Welcome, December! Can I give you an award for trying the hardest under adverse circumstances? Dark days -- but so much light and color in our homes! Cold weather sweeping through -- and still there's the hope of snow! People singing, music playing, bakers firing up the ovens, mail delivery with delightful messages from friends who may be far, or may otherwise not write you and yet, here we are, updating each other, because we care.
I know not everyone celebrates Christmas. I live with a person who doesn't celebrate Christmas. And I myself pick and choose what from this holiday fits within my worldview. [My religious beliefs are amply documented in Like a Swallow, so if you have read it, you'll know where I stand on those issues. A hint: just because I come from a country that to this day has 93% of its people self identifying as Catholic (NYT, November 2022), and that's a drop from the 99% of Poles describing themselves as such in my youth, and just because I love listening to O Holy Night, and I was moved to tears at age twelve by the Prayer of St. Francis of Assisi, it does not mean that I am one who would ever complain that Christmas has become too, well, secular. I truly believe that people should celebrate the holiday, any holiday, however they want to. If for some it means crazy shopping and holiday partying and singing jingle bells all day long -- why, isn't that better than losing yourself in the gloom of a month that is, well, rather gloomy? I write as a Pole-turned-Wisconsinite. Gloom, I tell you!]
So, welcome, December! You are at once dark and gloomy, but, too, the most deliberately colorful, delightful, and playful month of the year. (Well, for me anyway.)
I wake early, because Ed opened the door and "accidentally" let the cats into the bedroom. I do not like cats in the bedroom at night. I do not sleep well with cats in the bedroom at night. So I growl and fein deep displeasure, though honestly, it's the nudge I needed to get up and get going.
He asked, as he does each morning -- what do you have to do today? I tick off the list: animal care, tree care, tidy the downstairs, mail first batch of (international) cards, grocery delivery, bakery visit to celebrate our return to normal eating, first wrapping job, Snowdrop sitting, daughter chat, dinner prep.
In other words a pretty quiet day? -- he says.
I forgive him his comment because when he comes down for breakfast, and I turn off the holiday music -- an automatic gesture acknowledging the fact that Ed loves quiet, he stops me: you like it. who was that -- Frank Sinatra? And it all ends when, December 26? You want it on, you should keep it on.
Sweet, sweet Ed.
I pick up a bouncy Snowdrop. But she is not a girl who wants to spend any time outside these days. She allows me one photo...
And in she goes.
A friend of mine sent her a little advent calendar card and she gets right to it. A December 1st prerogative.
And in the evening, I drop her at her Thursday activity (Mathnasium, which she loves) and continue to her home for a visit with her mom.
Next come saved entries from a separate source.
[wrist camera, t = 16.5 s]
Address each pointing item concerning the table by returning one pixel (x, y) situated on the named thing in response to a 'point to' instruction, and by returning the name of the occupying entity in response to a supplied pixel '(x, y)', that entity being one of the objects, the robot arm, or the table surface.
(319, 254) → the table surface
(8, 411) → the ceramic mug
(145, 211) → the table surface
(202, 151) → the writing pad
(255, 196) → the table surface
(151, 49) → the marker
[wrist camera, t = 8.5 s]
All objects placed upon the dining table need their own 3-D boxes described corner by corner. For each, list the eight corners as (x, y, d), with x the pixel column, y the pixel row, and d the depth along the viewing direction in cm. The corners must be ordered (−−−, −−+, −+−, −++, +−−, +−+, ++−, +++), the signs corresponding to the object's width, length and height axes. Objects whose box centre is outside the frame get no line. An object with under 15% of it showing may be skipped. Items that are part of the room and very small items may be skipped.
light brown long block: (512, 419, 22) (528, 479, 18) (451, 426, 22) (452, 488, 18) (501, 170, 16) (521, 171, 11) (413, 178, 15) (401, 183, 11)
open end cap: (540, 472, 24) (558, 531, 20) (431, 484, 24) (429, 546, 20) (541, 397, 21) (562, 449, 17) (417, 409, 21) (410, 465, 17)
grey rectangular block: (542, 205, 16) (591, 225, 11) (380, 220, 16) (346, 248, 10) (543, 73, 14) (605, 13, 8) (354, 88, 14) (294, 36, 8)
The funny moment of the day comes when I lose the car keys at their place. Not in my bag, not in my pockets, not on the car floor (Ed's suggestion), not on their floor, not on the grass outside (searched with a flashlight), not under the car. Gone! But how could that be?
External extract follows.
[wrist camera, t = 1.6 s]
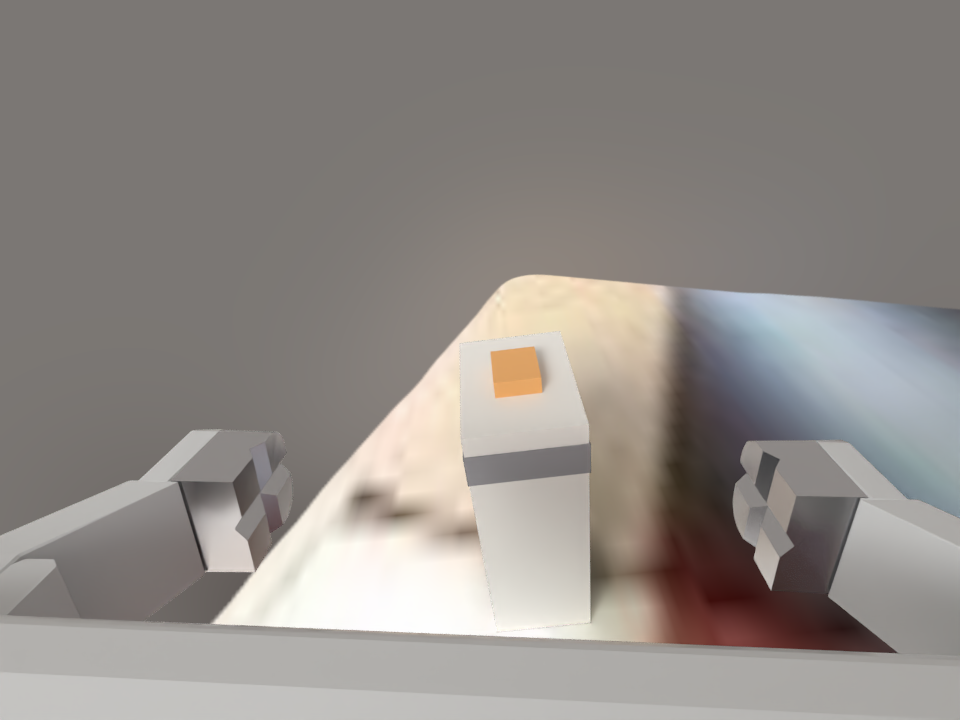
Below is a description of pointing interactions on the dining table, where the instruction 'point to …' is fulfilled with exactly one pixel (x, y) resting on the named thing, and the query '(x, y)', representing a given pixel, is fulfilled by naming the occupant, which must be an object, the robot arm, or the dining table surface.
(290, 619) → the dining table surface
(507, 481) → the block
Many, many searches later, I find them. They had slipped out of my pocket, down between the cushions of the armchair in which I had been sitting.
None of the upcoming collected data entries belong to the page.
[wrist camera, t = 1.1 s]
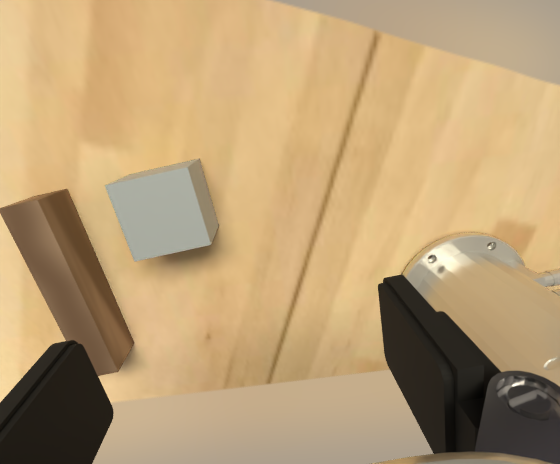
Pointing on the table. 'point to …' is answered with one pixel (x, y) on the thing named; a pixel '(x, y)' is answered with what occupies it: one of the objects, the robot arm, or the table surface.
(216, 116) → the table surface
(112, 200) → the block
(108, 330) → the brown wooden bar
At the farmhouse, as I chop veggies in the kitchen for a supper of a hearty soup, I think -- maybe Ed was right. Maybe it was, in the end, a pretty quiet day. Colorful, musical, and busy. In a quiet sort of way.
(A much better place for cats to sleep, rather than the bed upstairs, don't you think? To the left -- meet Friendly. To the right -- Unfriendly. So named because she once was that. These days, Friendly adores Ed and Unfriendly adores me, and they're both, like the rest of the cats, terribly spooked by strange noises and strange people.)